Sinteticamente, podemos dizer que a Lei de Deus é “amar indistintamente”. Fomos criados simples e ignorantes com objetivo de chegar à perfeição, tendo para isso a liberdade de escolha, sendo assim responsáveis por elas, como podemos ver acima, na questão 262.

Assim, as faltas são as escolhas que obstruem a Lei Natural, que é resumida em “amar indistintamente”. Podemos dizer, também, que a falta é quando deixamos de fazer o que é “bem para todos”, que encontramos exarado nas questões 629 e 630, principalmente.

Comumente entendemos sofrer como sentir dor, física ou moral, padecer (...). No entanto, muitas vezes este verbete que aparece na Codificação está significando, apenas, passar por algo, que não quer dizer sentir dor, ter padecimento

Punição. Também aparece no primeiro princípio e inúmeras vezes na Codificação Espírita, requerendo compreensão para não nos mantermos na lei do “olho por olho” e na imagem de um Deus vingativo.

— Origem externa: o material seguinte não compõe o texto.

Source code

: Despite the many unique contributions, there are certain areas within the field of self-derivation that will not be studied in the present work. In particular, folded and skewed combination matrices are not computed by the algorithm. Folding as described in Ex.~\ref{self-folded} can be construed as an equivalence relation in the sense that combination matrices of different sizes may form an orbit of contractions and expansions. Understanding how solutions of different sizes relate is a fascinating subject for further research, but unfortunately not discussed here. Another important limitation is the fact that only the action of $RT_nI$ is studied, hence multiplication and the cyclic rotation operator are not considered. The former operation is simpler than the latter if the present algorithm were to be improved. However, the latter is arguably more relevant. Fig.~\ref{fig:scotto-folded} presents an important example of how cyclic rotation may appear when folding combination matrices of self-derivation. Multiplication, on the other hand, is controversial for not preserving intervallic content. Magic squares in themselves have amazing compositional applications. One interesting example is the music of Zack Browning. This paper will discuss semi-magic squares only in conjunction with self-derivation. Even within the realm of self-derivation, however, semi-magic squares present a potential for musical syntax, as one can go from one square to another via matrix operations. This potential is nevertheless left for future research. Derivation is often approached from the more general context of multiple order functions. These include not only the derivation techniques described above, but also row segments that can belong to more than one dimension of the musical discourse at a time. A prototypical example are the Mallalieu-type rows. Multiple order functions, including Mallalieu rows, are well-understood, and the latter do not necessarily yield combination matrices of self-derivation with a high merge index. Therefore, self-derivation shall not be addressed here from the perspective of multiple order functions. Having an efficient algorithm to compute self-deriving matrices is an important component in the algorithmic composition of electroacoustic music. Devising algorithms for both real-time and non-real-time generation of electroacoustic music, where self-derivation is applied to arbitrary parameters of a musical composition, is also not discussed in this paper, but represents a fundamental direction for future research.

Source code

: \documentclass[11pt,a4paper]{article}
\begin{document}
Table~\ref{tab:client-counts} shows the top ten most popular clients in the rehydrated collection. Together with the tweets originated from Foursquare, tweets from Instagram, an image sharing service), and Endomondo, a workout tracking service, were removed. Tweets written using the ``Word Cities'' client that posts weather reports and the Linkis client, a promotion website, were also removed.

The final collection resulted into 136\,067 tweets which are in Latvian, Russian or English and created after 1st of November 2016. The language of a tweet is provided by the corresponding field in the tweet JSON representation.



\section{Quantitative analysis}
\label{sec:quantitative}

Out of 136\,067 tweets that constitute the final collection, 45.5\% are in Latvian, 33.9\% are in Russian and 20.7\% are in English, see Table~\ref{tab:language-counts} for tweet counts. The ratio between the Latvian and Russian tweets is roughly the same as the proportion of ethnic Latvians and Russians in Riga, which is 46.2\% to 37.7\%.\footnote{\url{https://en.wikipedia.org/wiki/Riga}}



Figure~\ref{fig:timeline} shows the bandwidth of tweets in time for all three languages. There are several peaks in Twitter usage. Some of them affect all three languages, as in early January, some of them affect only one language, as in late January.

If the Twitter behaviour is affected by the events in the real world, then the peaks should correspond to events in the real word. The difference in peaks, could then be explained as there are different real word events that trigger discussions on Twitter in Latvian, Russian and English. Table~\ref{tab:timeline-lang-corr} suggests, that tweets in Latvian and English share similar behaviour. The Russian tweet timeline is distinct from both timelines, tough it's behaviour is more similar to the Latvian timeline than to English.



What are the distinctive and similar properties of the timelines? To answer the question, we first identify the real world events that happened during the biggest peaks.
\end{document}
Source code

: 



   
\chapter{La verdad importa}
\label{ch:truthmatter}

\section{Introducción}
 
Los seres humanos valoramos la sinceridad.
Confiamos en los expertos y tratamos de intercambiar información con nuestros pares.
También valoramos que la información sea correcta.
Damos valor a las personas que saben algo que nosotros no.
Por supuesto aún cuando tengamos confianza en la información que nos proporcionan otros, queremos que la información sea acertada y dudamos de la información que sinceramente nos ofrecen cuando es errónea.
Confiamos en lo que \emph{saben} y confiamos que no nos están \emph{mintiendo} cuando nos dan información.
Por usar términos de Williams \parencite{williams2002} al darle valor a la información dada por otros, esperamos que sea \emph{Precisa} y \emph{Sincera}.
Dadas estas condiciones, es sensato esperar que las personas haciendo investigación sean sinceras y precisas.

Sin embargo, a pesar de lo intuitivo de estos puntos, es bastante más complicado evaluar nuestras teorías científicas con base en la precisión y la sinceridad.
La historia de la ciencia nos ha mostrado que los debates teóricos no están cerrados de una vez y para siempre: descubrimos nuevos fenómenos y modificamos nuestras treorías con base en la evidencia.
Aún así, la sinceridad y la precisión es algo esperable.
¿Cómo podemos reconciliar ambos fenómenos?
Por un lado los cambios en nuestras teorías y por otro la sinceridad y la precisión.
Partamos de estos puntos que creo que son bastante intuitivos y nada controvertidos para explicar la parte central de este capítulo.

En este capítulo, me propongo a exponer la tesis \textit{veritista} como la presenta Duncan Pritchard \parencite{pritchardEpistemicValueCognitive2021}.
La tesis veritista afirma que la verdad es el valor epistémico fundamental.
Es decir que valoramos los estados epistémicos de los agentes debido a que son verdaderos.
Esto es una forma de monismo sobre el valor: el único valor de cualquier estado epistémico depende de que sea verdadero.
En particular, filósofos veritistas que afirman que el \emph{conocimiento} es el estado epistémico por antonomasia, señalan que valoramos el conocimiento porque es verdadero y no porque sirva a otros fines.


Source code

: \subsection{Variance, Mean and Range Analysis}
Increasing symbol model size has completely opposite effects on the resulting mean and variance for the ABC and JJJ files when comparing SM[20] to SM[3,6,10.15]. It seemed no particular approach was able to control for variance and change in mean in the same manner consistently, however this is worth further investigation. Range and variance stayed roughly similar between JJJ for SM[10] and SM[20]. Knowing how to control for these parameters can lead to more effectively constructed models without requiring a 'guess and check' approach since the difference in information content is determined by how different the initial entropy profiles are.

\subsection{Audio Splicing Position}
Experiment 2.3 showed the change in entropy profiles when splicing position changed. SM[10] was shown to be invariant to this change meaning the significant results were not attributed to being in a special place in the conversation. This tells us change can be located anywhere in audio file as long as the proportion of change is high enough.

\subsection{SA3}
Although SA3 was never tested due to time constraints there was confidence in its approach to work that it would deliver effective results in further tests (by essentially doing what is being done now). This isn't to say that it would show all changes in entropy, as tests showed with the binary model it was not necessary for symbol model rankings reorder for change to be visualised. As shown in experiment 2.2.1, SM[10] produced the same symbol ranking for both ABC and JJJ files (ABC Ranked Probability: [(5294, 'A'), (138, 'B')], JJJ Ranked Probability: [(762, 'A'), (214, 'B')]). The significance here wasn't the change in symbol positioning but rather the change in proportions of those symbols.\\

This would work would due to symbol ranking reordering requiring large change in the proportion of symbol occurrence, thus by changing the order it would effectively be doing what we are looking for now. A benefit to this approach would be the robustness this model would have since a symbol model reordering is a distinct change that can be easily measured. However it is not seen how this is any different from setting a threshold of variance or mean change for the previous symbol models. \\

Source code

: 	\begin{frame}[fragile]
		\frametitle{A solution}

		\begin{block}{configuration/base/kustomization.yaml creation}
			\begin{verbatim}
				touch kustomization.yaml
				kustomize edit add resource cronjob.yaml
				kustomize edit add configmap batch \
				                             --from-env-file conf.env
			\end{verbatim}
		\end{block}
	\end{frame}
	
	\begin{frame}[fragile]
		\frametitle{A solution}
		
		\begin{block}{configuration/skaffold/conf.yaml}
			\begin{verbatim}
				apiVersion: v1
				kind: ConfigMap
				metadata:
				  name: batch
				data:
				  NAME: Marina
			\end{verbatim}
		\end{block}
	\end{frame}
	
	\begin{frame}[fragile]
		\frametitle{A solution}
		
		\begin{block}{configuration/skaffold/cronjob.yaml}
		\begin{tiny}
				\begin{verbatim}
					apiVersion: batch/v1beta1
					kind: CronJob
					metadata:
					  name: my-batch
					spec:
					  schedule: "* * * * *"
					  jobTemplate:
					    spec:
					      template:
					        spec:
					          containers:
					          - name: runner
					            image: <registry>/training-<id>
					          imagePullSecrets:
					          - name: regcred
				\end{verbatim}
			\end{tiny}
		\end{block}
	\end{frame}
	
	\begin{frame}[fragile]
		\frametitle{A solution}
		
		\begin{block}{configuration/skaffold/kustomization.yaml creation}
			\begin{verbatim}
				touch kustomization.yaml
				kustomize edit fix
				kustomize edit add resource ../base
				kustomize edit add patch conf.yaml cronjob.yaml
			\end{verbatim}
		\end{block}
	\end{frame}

Punição, à luz da Codificação Espírita, é passar pelas consequências de nossas escolhas que contrariam a Lei Natural, que é “amar indistintamente”, ou agir para o bem de todos.

Por fim, muito provavelmente pode ter passado despercebido um outro verbete que também gera bastante desentendimento dos ensinos espíritas: sofrer.

Comumente entendemos sofrer como sentir dor, física ou moral, padecer — o que gera comoção e cria em muitas pessoas constrangimentos e dificuldades de compreensão. No entanto, muitas vezes este verbete aparece na Codificação significando, apenas, passar por algo, que não quer dizer sentir dor, ter padecimento.

Óbvio que muitas outras palavras do mesmo texto sugerem aprofundamento da Doutrina Espírita para melhor esclarecimento e que outros podem ter melhor juízo do que aqui expusemos. Porém, como estudantes, vamos “devagar, mas sempre”.

 

  1. KARDEC, Allan. O Livro dos Médiuns. Cap. XXIV — Da Identidade dos Espíritos, item 267, 9º princípio.
  2. Idem. O Evangelho segundo o Espiritismo. Cap. XXVII, Pedi e obtereis — Da prece pelos mortos e pelos sofredores.
  3. Idem. A Gênese. Cap. II, itens 20 a 30.
  4. Idem. O Livro dos Espíritos. Questões 843 a 867 e 872 ss.

 

O autor atua na coordenação de grupos de estudo sistematizado e mediúnicos, treinamentos e capacitações em casas espíritas do Sul Fluminense, Zona da Mata Mineira e Vale do Jequitinhonha. Em 2022 escreveu seu primeiro livro, “Espiritismo em essência”.